Another beneficial substance is African pygeum extract. Prostate cells should have a prism shape, but they tend to be flat in BPH. When they flatten the cells are not able to produce and release their secretions normally. As a result they become congested and swollen. Pygeum works not by inhibiting the action of estrogen, but by causing prostate cells to regain and retain their normal shape.

Zinc is a critical nutrient for the prostate gland. Levels of zinc in the gland are typically 10 times greater than in other tissues. Zinc is needed to prevent testosterone from being converted to DHT. Since the typical U.S. diet is low in zinc, supplementation is required to maintain normal levels in the prostate. This is why men who take a nutritional supplement that contains zinc are less likely to develop BPH as they grow older. When BPH is already present zinc supplementation in the amount of 30 mg. daily is often effective in shrinking the gland over time.

Two classes of drugs are commonly prescribed for treatment of BPH. Alpha blockers are drugs that prevent smooth muscles from contracting effectively. They are used to relax the internal urethral sphincter near the prostate gland. This will immediately improve urine flow in many cases, but it does nothing to address the underlying problem, which is the enlargement of the prostate gland. Some alpha blockers are alfuzosin (Uroxatral), doxazosin (Cardura), prazosin (Minipress), terazosin (Hytrin), and tamsulosin (Flomax). Because the drugs cause smooth muscles to relax throughout the body, including in arteries, they can cause a substantial drop in blood pressure leading to dizziness or even fainting.

The other class of drugs used to treat BPH are 5-alpha-reductase inhibitors. 5-alpha-reductase is an enzyme that facilitates the conversion of testosterone to DHT. The most commonly prescribed are finasteride (Proscar and others) and dutasteride (Avodart).
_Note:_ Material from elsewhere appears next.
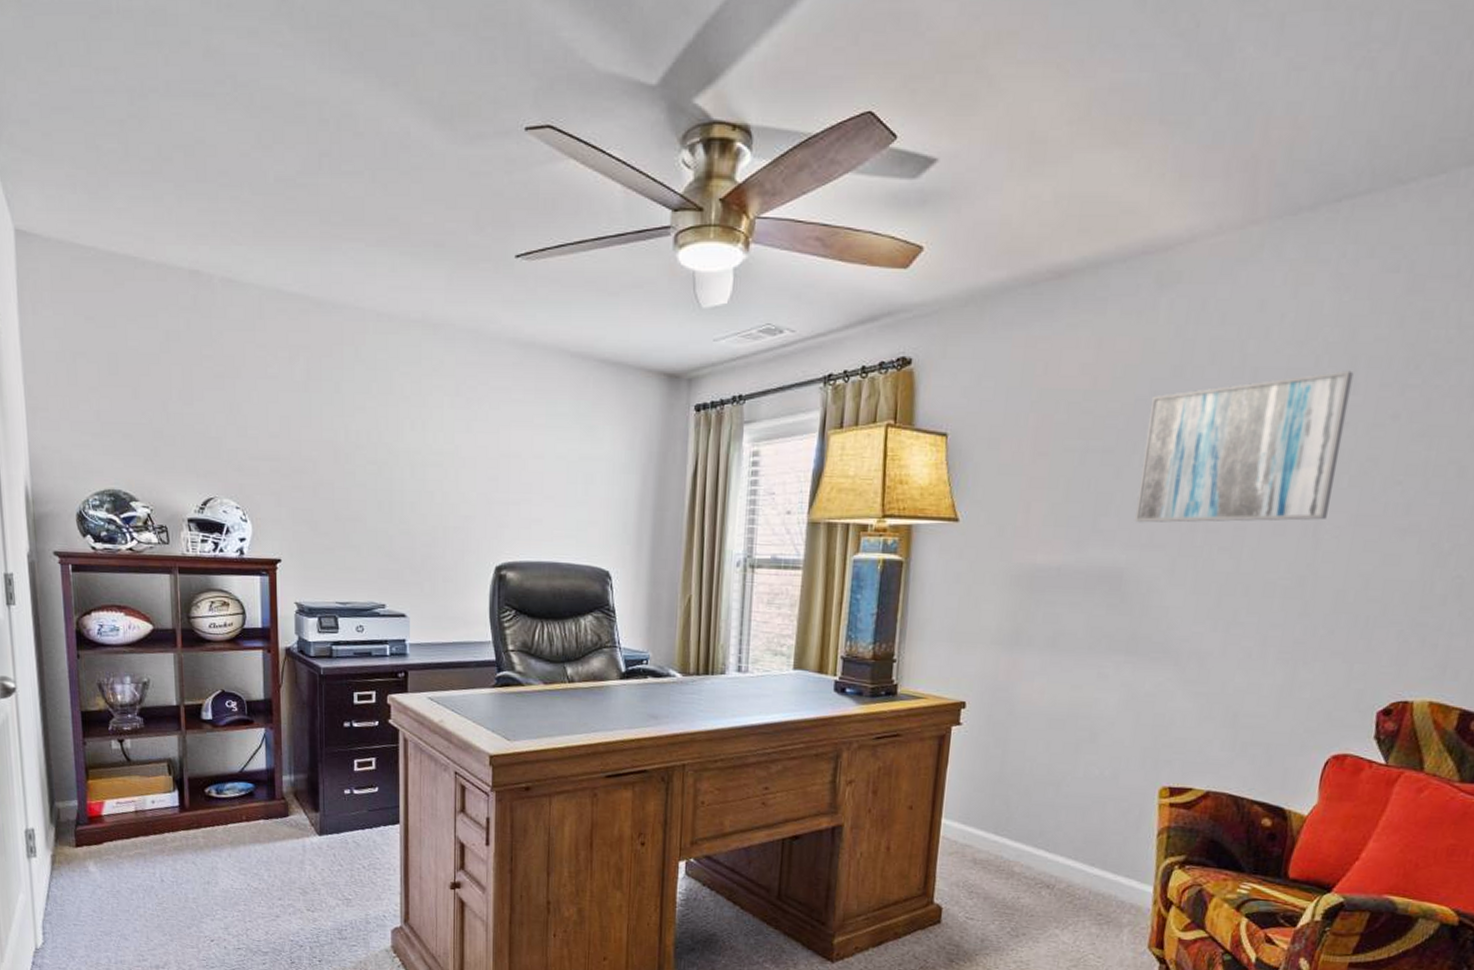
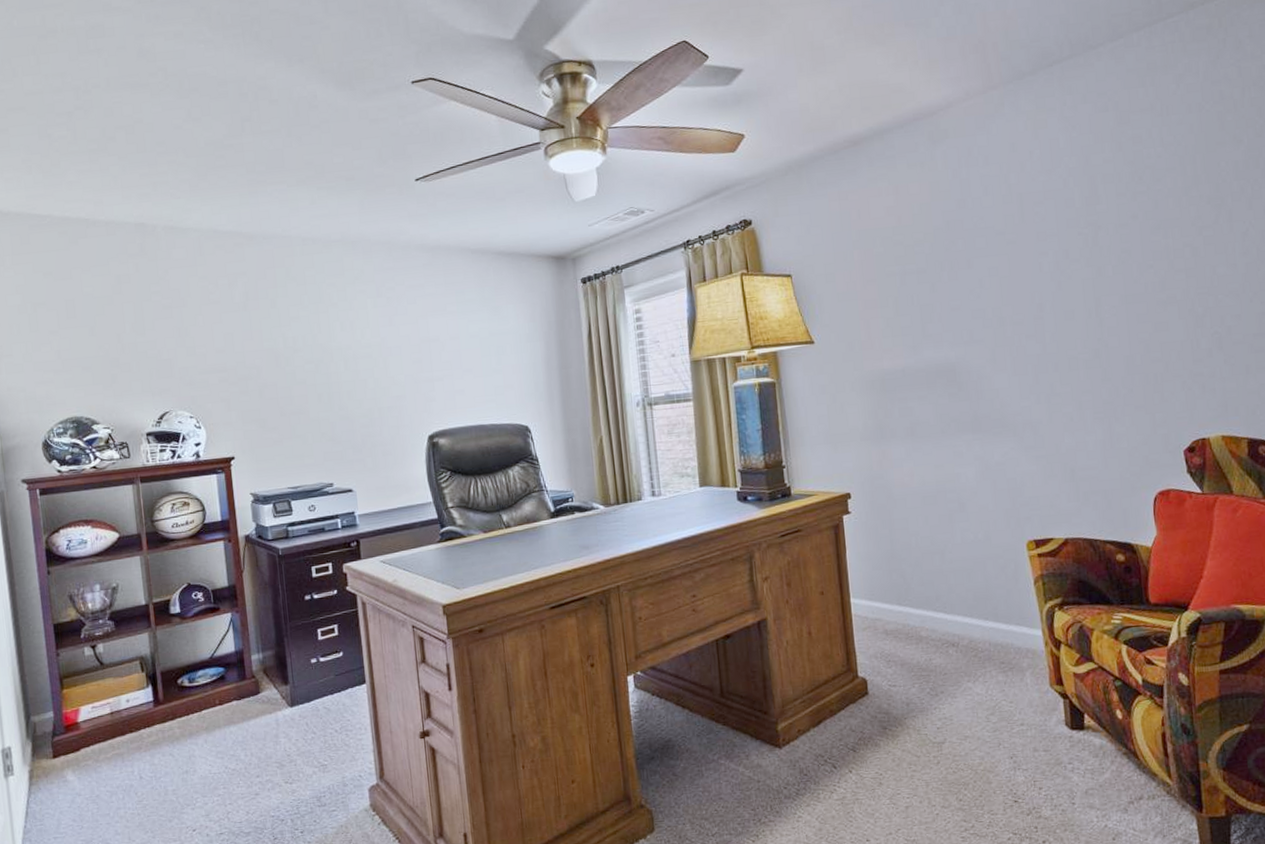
wall art: present [1134,370,1354,523] -> none [947,187,1103,325]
The drugs work slowly and often need to be taken for 6 – 12 months before improvement is noted. The drugs can cause a loss of libido (interest in sex) and an inability to achieve an erection.

I have had many men change from 5-alpha-reductase inhibitors to combinations of saw palmetto, pygeum, and zinc over the years. Nearly all have been much happier with the non-prescription formulations than with the drugs.

If BPH symptoms are mild I generally suggest that a man begin a formulation such as Prostazyme, which contains saw palmetto, pygeum, and zinc in amounts that have been shown to be effective in reducing the size of the prostate gland. If the symptoms are moderate to severe I will prescribe an alpha blocker to hopefully provide some immediate short-term improvement until the size of the prostate gland is reduced enough to bring about lasting results.

As in the case of urinary incontinence, conditions that are too advanced to respond to nutritional supports or medications may require surgical intervention. Several options are available, so it is important to review them before committing to a specific procedure. Several major medical centers offer information about surgical treatments for BPH on their websites.

Urinary difficulties can significantly lower one’s quality of life. Fortunately, issues such as urinary incontinence and obstruction of urine flow can often be successfully addressed without resorting to drugs or surgery. Because early intervention has a significantly greater chance of success than waiting until the challenge is advanced I encourage you to address urinary challenges when they first appear rather than attempting to live with them. Life is too short to compromise its quality.